Agencies from all of the major ad-holding groups, including the big four of Omnicom, Publicis, Interpublic Group and WPP, were represented. Adalytics fingered retail media networks as a major culprit, calling out Amazon’s platform, specifically, as an offender. Amazon’s advertising operations have faced scrutiny recently following a portion of an antitrust complaint against the e-commerce giant that alleged executives welcomed “defect” ads to run on its platform.

Marketing Dive has reached out to Amazon and Google for comment on the Adalytics report and will update this story pending a response.

The Trade Desk and Walmart DSP, which the retailer built on top of The Trade Desk’s tech, were not seen transacting on MFAs, a factor Adalytics attributed to the DSP’s tighter inventory policies. Kargo, TrustX and Ozone Project were some of the other companies that were clear of MFA offenses.

An industry has burgeoned around intermediaries that work to ensure digital ads only appear on high-quality, brand-safe websites. But Adalytics noted that many ads running on MFAs carry measurement and verification tags from vendors like Integral Ad Science, DoubleVerify, Oracle Moat and Pixalate.

With generic domain names like daily-stuff.com and followsports.com, MFAs use shady tactics to mask their purpose, hiding from search engines or showing a different web experience when visited directly to read as more legitimate. Paid traffic and recommendation platforms like Outbrain and Taboola help prop up pages that otherwise see virtually no organic reader interest.

MFAs rely on junk content and are built to be blanketed with display and video ads, rapidly refreshing placements to maximize exposure. Because MFAs do not employ the usual ad frequency capping safeguards, brands that appear on them can pay “astronomically high prices to reach a single consumer,” according to Adalytics. The researcher pointed to a Kroger campaign that saw the grocer pay an effective CPM of $5,491 to reach one person via an MFA.

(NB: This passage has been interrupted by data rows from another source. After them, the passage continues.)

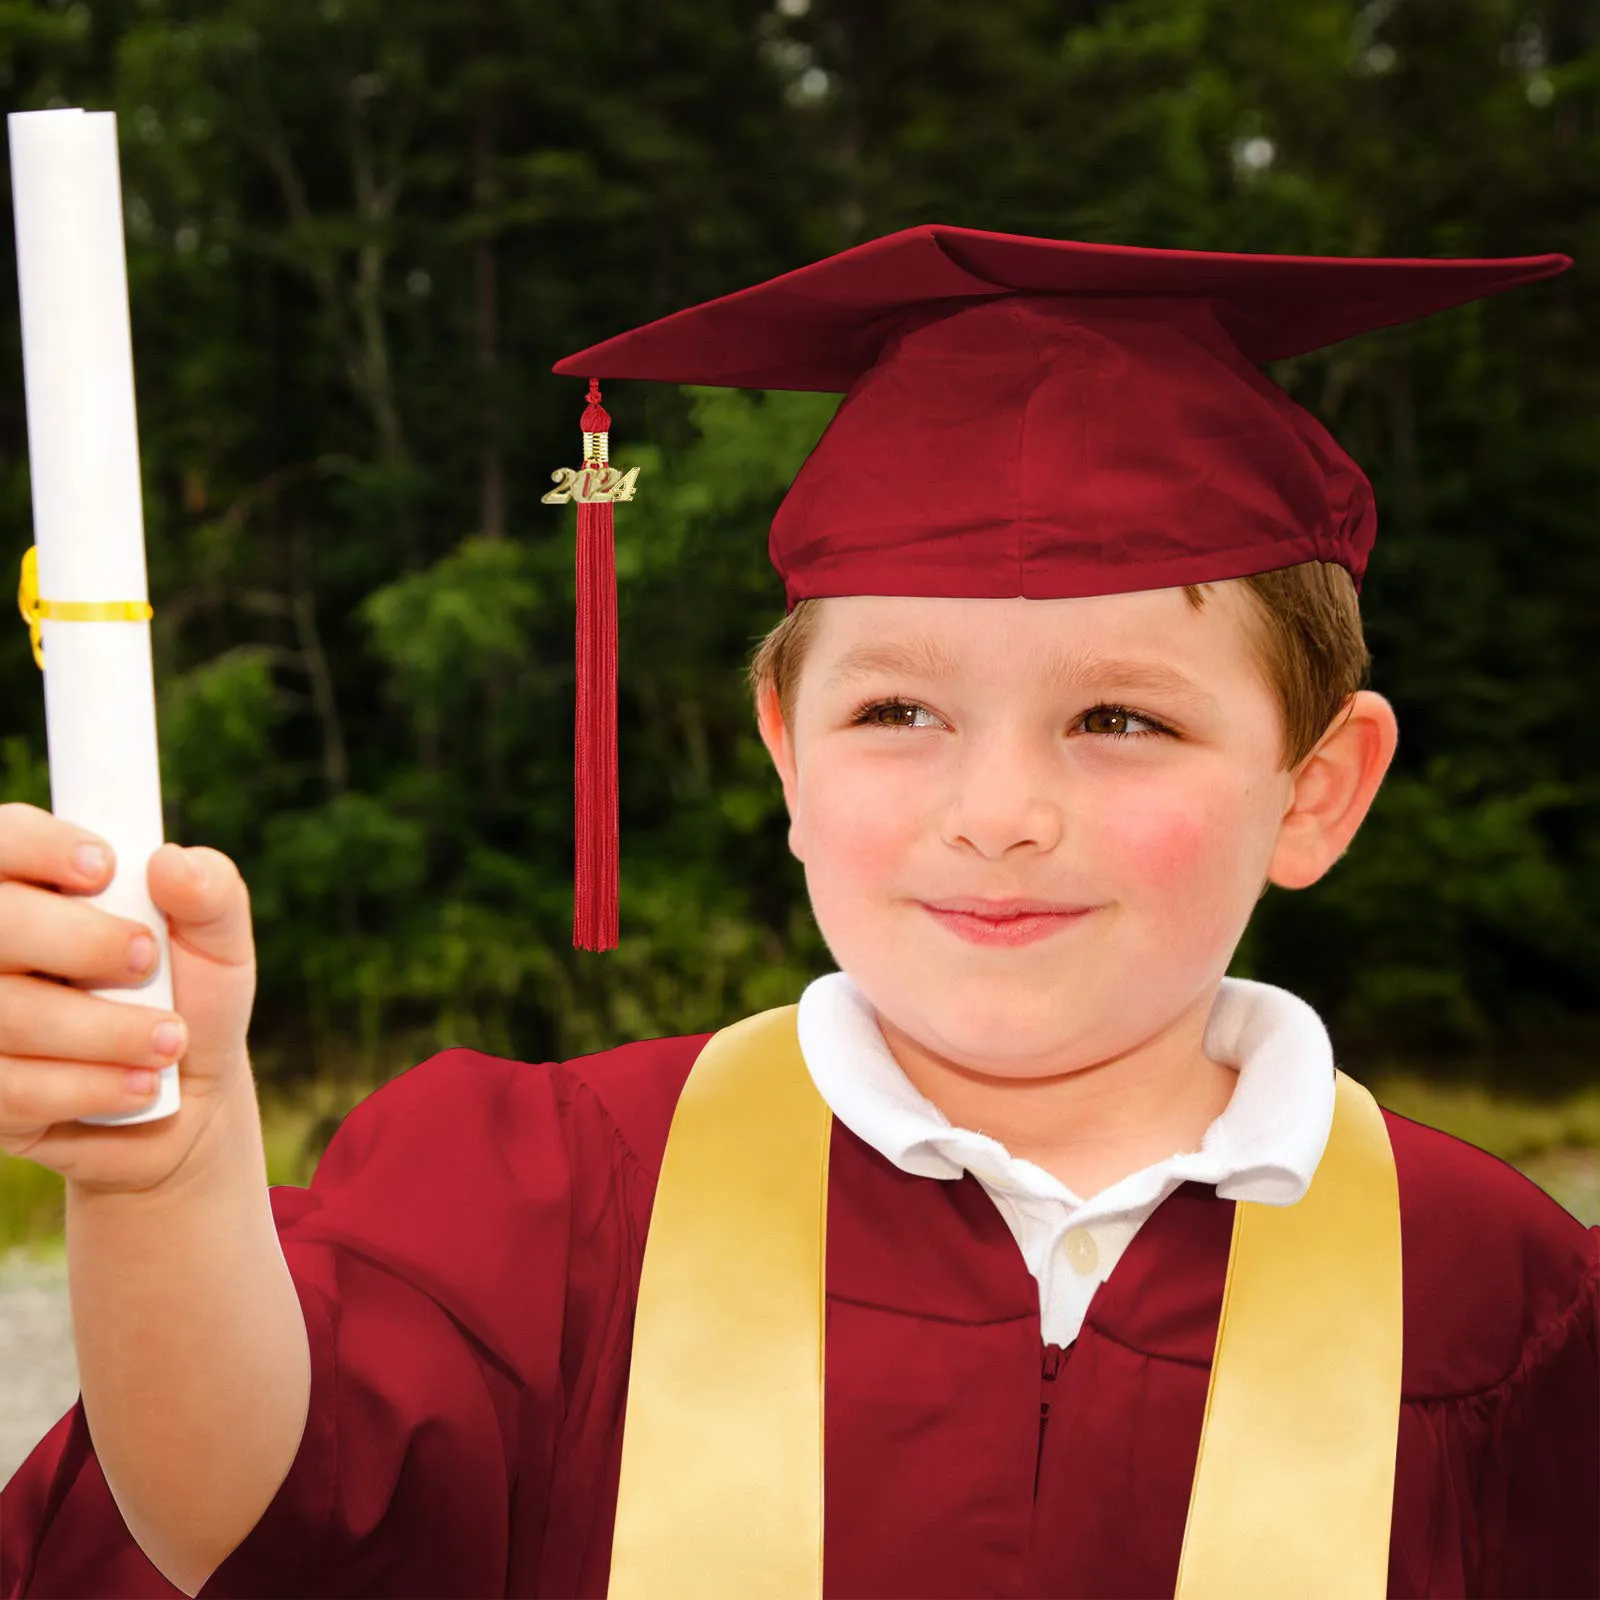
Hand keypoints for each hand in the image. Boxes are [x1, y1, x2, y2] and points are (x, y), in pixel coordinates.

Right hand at [0, 803, 258, 1196]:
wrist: (188, 1096)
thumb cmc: (191, 997)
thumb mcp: (218, 941)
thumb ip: (210, 893)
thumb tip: (172, 862)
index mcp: (35, 890)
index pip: (2, 839)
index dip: (39, 847)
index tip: (104, 869)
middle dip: (83, 943)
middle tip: (147, 961)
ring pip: (8, 1013)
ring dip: (108, 1031)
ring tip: (169, 1041)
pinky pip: (11, 1088)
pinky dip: (93, 1086)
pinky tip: (139, 1085)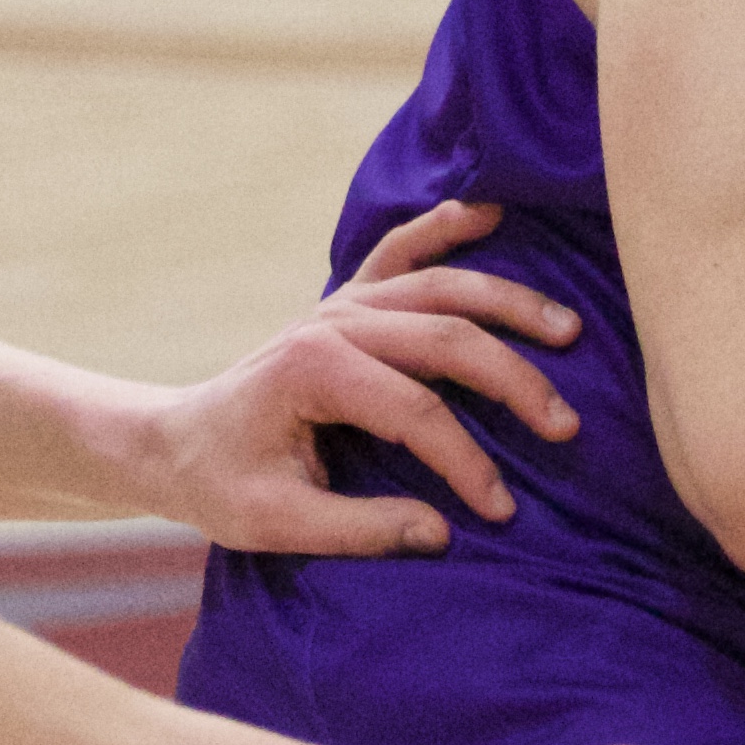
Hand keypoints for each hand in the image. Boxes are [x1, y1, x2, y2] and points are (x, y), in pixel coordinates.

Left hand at [137, 200, 581, 555]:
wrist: (175, 441)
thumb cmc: (221, 484)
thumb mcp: (275, 524)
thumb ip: (359, 529)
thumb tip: (440, 533)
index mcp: (314, 371)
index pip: (417, 412)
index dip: (467, 462)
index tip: (500, 510)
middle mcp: (332, 322)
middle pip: (445, 338)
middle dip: (513, 381)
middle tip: (566, 423)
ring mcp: (340, 303)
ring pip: (441, 287)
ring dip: (508, 303)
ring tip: (568, 330)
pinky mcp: (345, 300)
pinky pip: (401, 248)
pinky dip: (445, 226)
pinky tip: (490, 211)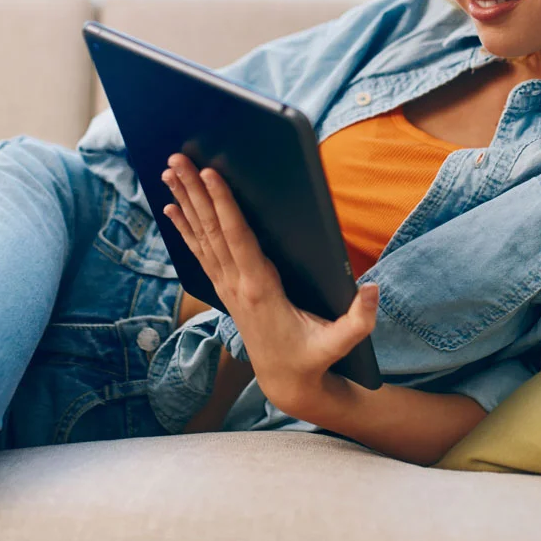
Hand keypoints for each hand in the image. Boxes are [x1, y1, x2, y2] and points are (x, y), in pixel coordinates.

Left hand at [160, 152, 378, 414]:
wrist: (284, 382)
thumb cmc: (312, 358)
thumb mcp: (339, 343)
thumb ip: (358, 320)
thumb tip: (372, 289)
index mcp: (261, 289)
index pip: (238, 239)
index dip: (223, 206)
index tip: (210, 176)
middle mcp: (237, 284)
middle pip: (212, 229)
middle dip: (195, 192)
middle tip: (177, 158)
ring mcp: (228, 286)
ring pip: (202, 236)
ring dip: (186, 202)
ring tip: (169, 171)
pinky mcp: (226, 288)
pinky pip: (201, 251)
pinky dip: (185, 227)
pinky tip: (171, 208)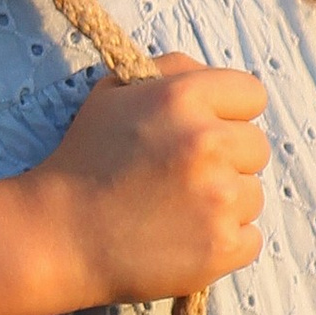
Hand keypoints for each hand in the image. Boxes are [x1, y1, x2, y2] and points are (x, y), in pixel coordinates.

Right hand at [24, 53, 268, 306]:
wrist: (59, 235)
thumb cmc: (86, 160)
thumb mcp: (115, 93)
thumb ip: (170, 70)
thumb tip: (211, 74)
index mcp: (183, 98)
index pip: (252, 94)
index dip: (230, 113)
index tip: (206, 131)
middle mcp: (207, 142)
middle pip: (256, 147)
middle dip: (228, 160)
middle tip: (182, 176)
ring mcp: (218, 197)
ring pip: (253, 194)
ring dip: (225, 203)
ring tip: (176, 210)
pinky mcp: (221, 245)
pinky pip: (250, 238)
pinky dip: (223, 242)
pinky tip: (184, 238)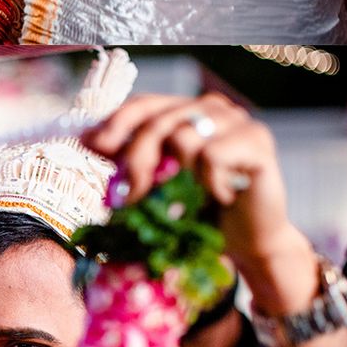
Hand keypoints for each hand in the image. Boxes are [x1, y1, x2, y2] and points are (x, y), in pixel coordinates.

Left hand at [84, 94, 318, 309]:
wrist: (250, 242)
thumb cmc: (201, 211)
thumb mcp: (159, 183)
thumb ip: (129, 158)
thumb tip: (87, 138)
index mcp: (186, 110)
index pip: (144, 104)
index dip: (116, 123)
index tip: (95, 147)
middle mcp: (212, 107)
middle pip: (158, 121)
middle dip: (137, 160)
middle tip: (133, 196)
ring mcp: (238, 120)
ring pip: (184, 135)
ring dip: (177, 175)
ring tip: (190, 198)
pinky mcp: (258, 140)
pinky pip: (213, 155)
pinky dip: (210, 182)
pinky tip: (222, 196)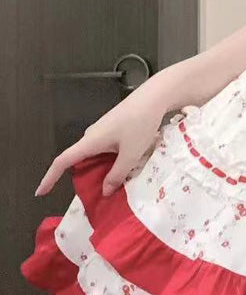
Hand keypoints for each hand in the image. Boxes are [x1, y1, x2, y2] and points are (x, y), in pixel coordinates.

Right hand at [34, 88, 166, 197]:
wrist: (154, 97)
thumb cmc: (141, 123)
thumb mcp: (131, 154)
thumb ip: (117, 174)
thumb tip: (104, 191)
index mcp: (91, 141)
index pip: (63, 161)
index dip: (50, 177)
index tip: (41, 192)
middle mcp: (92, 136)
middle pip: (79, 161)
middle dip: (84, 179)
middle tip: (97, 197)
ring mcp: (101, 131)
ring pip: (94, 156)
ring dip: (100, 171)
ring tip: (115, 186)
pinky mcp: (111, 129)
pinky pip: (103, 150)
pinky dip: (108, 162)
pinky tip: (123, 168)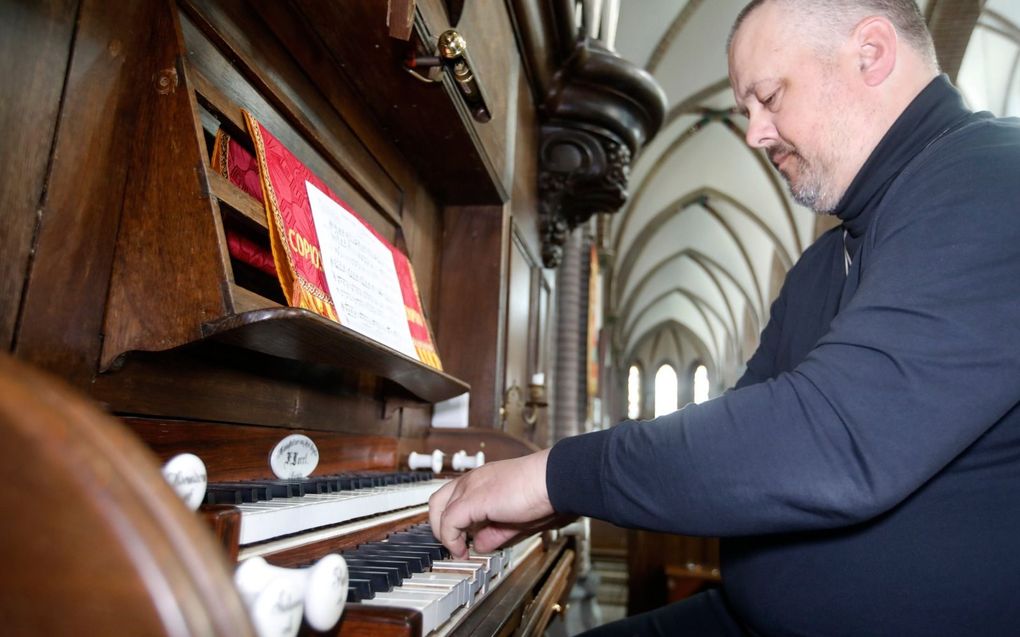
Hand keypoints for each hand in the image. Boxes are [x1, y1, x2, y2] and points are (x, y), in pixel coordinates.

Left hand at [429, 448, 557, 558]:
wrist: (556, 479)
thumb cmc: (547, 493)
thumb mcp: (515, 518)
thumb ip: (495, 531)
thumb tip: (480, 544)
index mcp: (484, 480)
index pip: (454, 497)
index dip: (451, 521)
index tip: (461, 539)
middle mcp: (473, 480)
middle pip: (438, 501)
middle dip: (439, 526)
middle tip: (452, 545)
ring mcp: (471, 487)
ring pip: (438, 510)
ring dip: (444, 535)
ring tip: (457, 551)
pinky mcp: (473, 500)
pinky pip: (449, 522)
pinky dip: (451, 540)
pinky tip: (462, 551)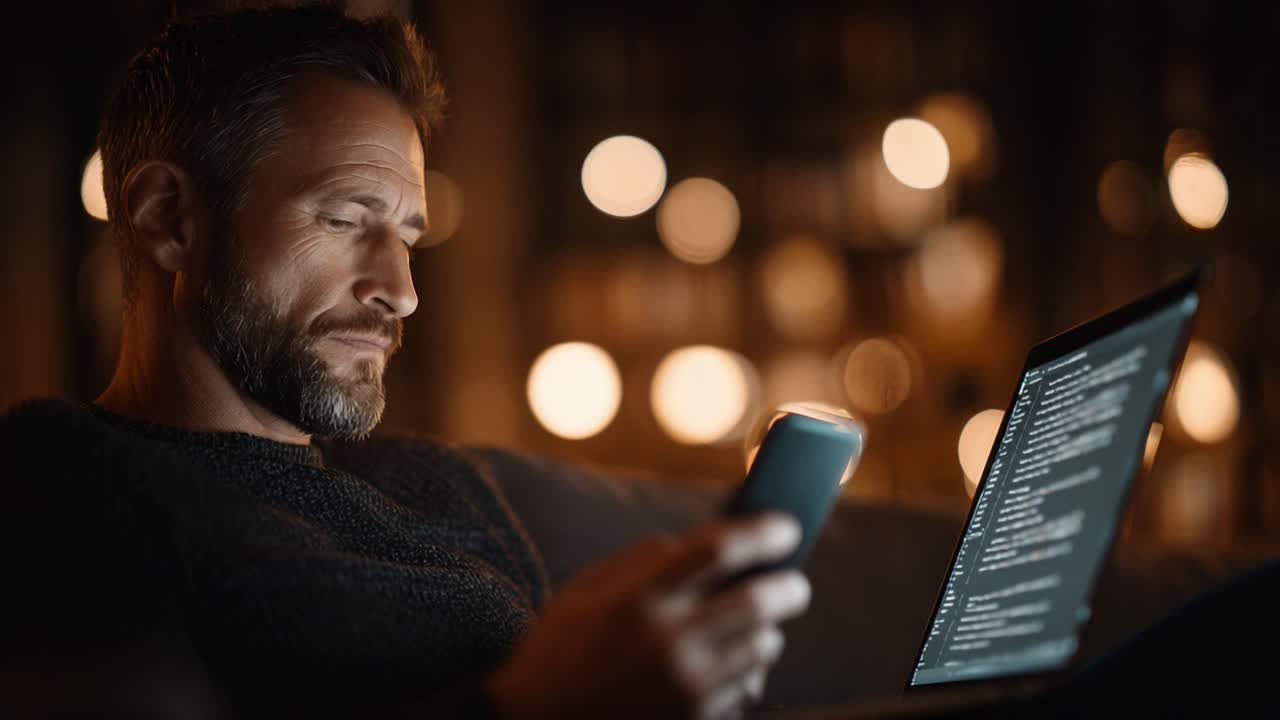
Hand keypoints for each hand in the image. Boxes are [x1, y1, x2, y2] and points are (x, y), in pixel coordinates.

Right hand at [487, 512, 809, 718]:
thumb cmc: (559, 650)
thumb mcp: (588, 590)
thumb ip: (646, 561)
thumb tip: (711, 536)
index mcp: (638, 598)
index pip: (719, 550)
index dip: (762, 532)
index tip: (786, 527)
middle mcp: (668, 643)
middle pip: (758, 602)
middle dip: (788, 587)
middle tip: (793, 583)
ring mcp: (686, 690)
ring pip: (763, 648)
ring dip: (765, 634)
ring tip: (750, 629)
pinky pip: (748, 690)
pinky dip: (746, 675)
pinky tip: (723, 669)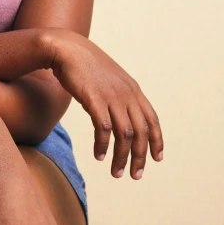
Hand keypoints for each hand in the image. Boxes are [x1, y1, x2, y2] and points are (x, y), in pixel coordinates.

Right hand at [49, 32, 163, 179]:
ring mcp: (111, 96)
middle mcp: (126, 93)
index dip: (157, 141)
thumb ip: (119, 95)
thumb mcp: (109, 79)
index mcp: (133, 89)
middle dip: (140, 157)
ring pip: (124, 134)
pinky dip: (103, 145)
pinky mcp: (94, 99)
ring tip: (116, 172)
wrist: (66, 49)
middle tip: (135, 175)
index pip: (152, 119)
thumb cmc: (85, 65)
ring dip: (121, 157)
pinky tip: (99, 156)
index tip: (157, 159)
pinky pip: (103, 129)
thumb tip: (121, 115)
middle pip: (140, 131)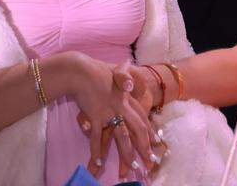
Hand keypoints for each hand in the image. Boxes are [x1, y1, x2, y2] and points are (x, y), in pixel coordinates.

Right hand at [66, 54, 156, 180]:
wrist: (80, 70)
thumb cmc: (96, 70)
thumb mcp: (116, 69)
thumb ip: (125, 75)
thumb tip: (131, 81)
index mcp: (127, 97)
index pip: (142, 116)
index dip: (150, 130)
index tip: (157, 142)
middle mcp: (121, 106)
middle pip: (137, 129)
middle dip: (144, 147)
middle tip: (150, 162)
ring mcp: (108, 112)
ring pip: (121, 136)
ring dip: (126, 153)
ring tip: (131, 167)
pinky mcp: (95, 116)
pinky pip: (96, 137)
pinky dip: (96, 150)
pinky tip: (98, 162)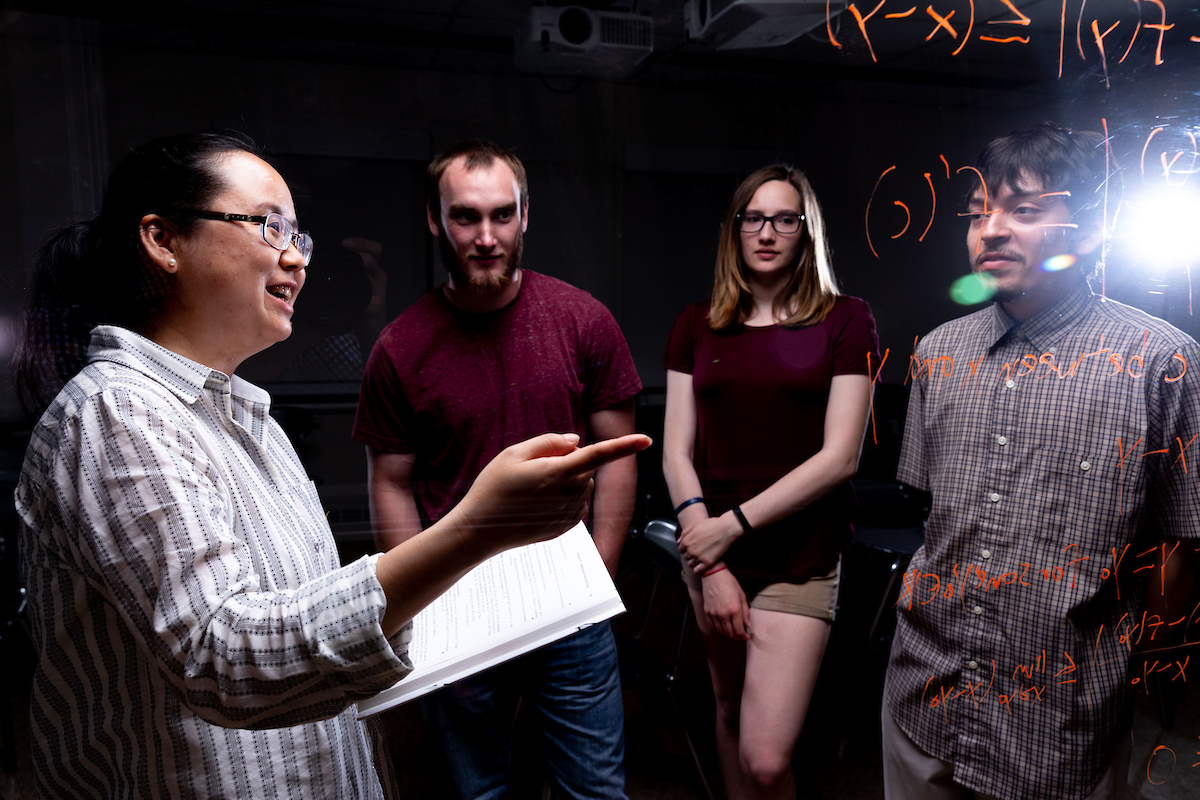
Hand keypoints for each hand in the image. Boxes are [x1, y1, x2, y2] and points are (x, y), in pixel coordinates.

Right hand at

Adalytics used several methods to track which brands, government entities and nonprofits were still seeing campaigns run on MFAs in 2024. Sixteen of the 17 marketers that were disclosed as participating in the ANA’s first look report, including Molson Coors, Dell and State Farm, had ad impressions served on websites that could be classified as MFAs based on definitions shared by trade organizations and watchdog groups. Furthermore, 80% of SSPs invited to participate in a showcase for suppliers hosted by the ANA earlier in March were confirmed to be serving ads for member marketers of the trade body on MFA sites.

The Adalytics study is peppered with statements and media interviews with firms that claim to be doing more to tamp down on MFAs, drawing contrast with their behavior. For instance, Pubmatic was found by Adalytics to have transacted ads for over 7,500 brands on the sample of MFA sites analyzed this year. Meanwhile, a blog post published by Pubmatic in June, titled “Advancing Responsible Media By Removing MFA Inventory From Auction Packages,” was previously deleted or made inaccessible.

Clarification: This story has been updated to offer more specifics regarding how ad-tech firms might handle transacting on Made For Advertising websites. While some vendors continue to transact on MFAs, they only do so because the advertiser explicitly opts in to the practice.